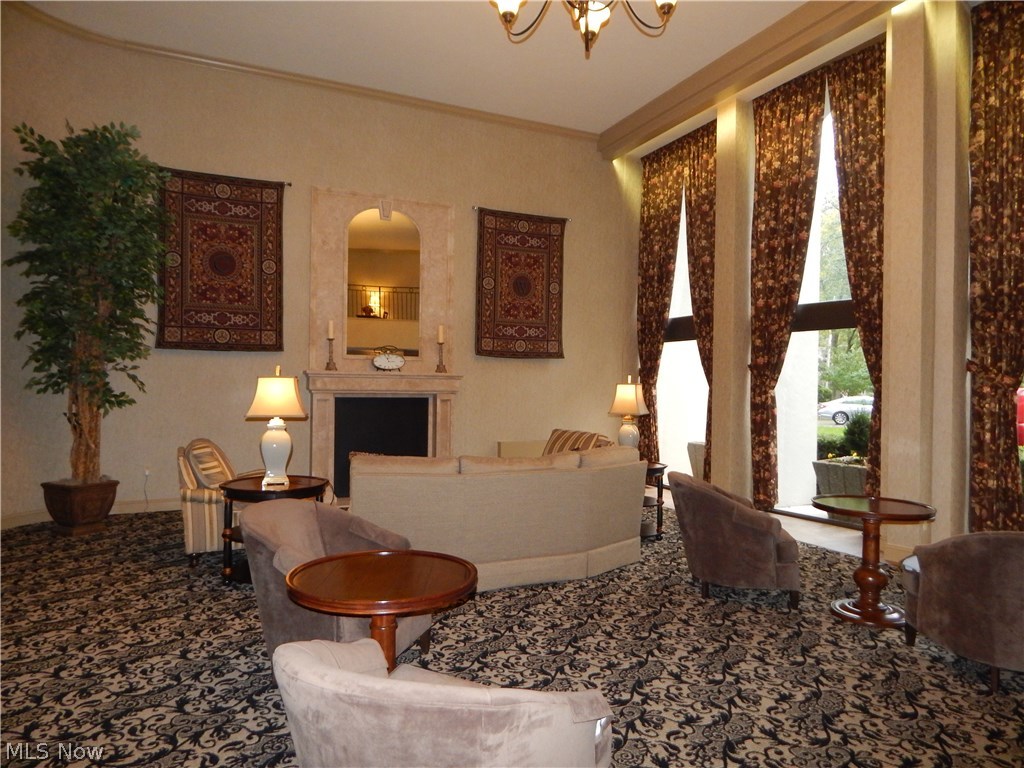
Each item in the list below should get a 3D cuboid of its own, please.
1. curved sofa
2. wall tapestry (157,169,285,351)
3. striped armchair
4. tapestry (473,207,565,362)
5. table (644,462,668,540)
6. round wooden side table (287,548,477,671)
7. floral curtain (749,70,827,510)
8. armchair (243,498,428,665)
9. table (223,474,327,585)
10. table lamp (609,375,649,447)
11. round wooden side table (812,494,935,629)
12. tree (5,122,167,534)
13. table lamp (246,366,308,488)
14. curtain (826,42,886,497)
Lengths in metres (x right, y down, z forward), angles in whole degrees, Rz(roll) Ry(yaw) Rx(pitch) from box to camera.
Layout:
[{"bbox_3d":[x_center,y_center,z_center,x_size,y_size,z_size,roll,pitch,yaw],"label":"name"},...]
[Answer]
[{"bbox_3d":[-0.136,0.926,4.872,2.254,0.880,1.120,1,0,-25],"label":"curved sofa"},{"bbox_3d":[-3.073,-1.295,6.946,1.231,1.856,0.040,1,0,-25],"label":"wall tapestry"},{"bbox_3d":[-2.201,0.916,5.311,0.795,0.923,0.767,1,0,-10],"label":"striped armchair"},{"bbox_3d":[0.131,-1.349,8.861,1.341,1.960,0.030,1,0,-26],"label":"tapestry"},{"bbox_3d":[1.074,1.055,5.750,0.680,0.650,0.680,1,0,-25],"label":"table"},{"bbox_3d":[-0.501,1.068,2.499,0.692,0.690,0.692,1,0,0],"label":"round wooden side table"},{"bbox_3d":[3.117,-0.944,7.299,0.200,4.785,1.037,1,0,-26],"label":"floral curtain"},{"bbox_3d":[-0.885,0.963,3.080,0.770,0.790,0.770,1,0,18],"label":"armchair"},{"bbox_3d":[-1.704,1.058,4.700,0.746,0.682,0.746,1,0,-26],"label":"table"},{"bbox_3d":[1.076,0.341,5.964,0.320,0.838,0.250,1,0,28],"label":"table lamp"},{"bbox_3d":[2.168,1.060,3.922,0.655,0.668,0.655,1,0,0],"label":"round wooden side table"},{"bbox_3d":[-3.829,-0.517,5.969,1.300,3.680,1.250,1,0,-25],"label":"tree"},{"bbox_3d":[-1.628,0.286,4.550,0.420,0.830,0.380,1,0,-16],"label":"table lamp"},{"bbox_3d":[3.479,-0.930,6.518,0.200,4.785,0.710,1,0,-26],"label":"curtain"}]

----

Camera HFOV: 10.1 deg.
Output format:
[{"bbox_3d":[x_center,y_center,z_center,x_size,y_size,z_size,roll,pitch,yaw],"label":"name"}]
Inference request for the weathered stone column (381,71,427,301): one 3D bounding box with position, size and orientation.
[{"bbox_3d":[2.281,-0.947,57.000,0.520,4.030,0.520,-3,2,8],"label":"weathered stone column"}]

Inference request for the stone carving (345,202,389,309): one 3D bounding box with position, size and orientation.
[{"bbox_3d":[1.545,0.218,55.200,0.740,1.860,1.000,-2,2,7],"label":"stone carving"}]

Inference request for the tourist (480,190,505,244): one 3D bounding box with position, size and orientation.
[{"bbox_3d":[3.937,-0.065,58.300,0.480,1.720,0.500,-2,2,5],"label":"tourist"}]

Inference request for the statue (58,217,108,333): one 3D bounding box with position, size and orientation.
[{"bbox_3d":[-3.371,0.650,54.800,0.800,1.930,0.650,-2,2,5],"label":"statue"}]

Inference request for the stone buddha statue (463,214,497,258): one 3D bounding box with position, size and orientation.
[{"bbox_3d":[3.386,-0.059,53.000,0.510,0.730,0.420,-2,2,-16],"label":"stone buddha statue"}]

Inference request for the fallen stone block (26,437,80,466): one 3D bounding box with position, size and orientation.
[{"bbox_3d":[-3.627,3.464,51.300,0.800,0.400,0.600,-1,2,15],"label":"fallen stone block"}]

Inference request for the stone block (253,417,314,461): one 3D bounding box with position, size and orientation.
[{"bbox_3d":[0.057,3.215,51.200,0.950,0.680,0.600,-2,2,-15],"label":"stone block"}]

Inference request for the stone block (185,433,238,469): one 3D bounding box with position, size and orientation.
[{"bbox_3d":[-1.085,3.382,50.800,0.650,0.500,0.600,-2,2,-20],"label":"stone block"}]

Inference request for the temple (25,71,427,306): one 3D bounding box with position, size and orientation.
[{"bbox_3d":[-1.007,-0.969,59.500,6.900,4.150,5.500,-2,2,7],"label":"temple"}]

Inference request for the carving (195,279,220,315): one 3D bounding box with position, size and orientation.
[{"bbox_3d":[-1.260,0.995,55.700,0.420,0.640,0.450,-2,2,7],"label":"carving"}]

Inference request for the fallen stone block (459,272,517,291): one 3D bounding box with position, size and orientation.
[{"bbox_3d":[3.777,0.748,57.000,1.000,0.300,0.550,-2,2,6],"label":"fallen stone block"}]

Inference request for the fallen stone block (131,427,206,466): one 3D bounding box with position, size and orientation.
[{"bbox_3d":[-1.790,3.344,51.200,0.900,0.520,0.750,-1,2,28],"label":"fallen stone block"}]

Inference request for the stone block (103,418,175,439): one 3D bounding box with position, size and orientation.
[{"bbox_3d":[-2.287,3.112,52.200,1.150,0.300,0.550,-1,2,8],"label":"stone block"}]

----

:: WORK ITEM ::
Each line from the material above that mentions the word "pitch" needs to be copied.

:: ANSWER SECTION ::
Lengths in metres (x right, y down, z forward), angles in whole degrees, Rz(roll) Ry(yaw) Rx(pitch) from box to camera.
[{"bbox_3d":[x_center,y_center,z_center,x_size,y_size,z_size,roll,pitch,yaw],"label":"name"},...]
[{"bbox_3d":[x_center,y_center,z_center,x_size,y_size,z_size,roll,pitch,yaw],"label":"name"}]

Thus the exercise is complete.